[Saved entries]
= Beginning of Section =
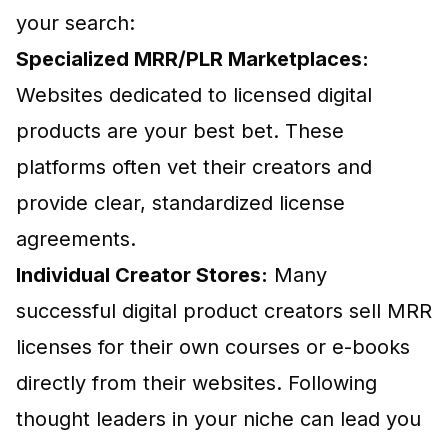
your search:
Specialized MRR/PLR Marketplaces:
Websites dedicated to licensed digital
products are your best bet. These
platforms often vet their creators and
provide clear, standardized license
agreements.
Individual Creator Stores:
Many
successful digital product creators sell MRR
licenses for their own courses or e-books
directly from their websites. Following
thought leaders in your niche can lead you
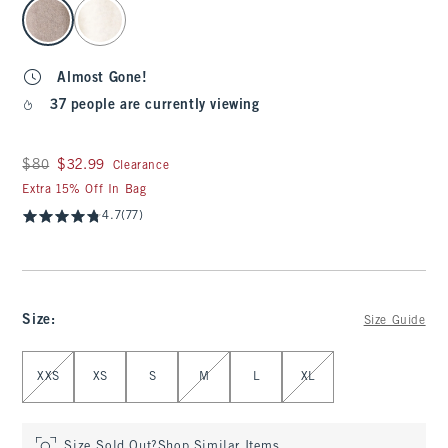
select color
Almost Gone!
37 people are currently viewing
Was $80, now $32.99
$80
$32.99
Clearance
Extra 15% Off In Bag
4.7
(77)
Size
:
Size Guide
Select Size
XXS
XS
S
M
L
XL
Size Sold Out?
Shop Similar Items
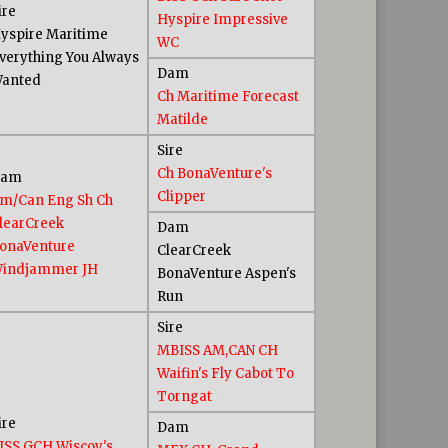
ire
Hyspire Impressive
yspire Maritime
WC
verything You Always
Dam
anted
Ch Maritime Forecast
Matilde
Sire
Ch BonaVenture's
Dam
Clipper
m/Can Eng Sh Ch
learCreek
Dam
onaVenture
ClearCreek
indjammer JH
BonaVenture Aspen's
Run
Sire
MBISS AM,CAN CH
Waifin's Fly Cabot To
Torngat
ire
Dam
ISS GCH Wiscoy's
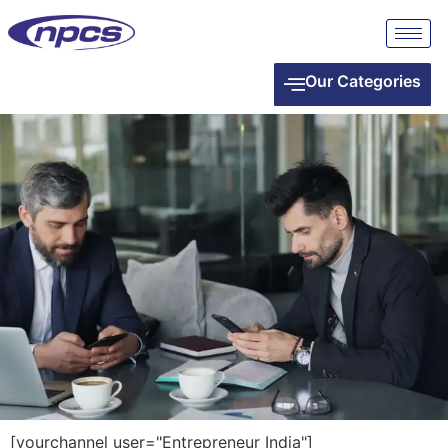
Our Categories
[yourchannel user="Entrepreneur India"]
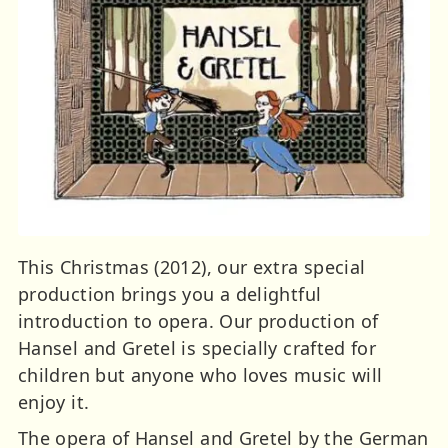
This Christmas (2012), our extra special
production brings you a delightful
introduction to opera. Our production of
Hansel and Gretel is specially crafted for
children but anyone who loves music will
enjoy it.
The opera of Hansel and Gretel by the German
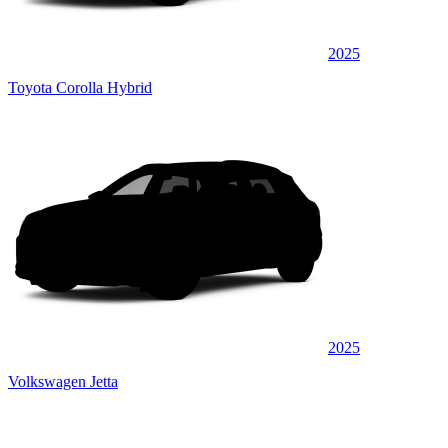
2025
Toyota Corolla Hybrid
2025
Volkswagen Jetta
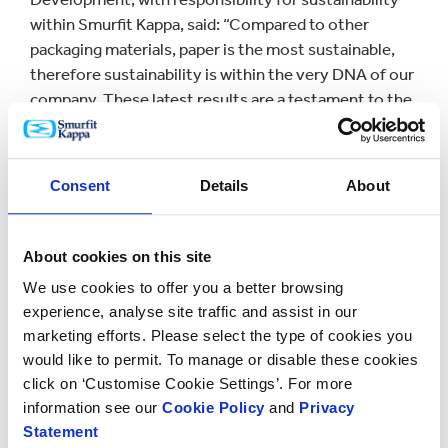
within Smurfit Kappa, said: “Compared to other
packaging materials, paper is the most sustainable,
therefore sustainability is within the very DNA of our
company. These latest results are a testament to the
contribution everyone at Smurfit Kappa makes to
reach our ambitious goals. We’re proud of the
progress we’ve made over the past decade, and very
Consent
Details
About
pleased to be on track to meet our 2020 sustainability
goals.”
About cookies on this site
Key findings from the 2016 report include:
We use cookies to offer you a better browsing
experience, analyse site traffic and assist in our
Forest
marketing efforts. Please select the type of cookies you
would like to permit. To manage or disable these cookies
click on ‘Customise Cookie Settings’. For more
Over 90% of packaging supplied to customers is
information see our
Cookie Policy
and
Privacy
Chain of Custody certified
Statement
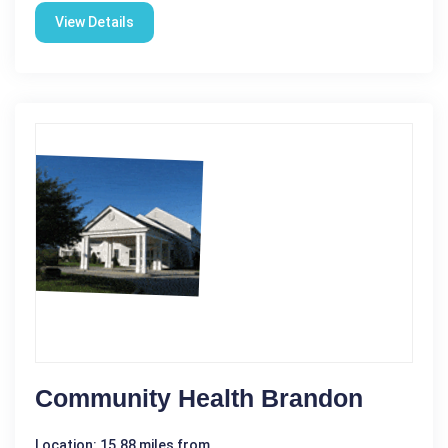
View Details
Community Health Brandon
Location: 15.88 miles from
= End of Section =
▶ WORK TO BE COMPLETED
Starting with the line that has "Almost Gone!" and going on through the line that has "indjammer JH", transcribe the records above exactly, but skip the pictures.

▶ THE ANSWER
Almost Gone!
37 people are currently viewing
Was $80, now $32.99
$80
$32.99
Clearance
Extra 15% Off In Bag
4.7
(77)
Size
:
Size Guide
Select Size
XXS
XS
S
M
L
XL
Size Sold Out?
Shop Similar Items
ire
Hyspire Impressive
yspire Maritime
WC
verything You Always
Dam
anted
Ch Maritime Forecast
Matilde
Sire
Ch BonaVenture's
Dam
Clipper
m/Can Eng Sh Ch
learCreek
Dam
onaVenture
ClearCreek
indjammer JH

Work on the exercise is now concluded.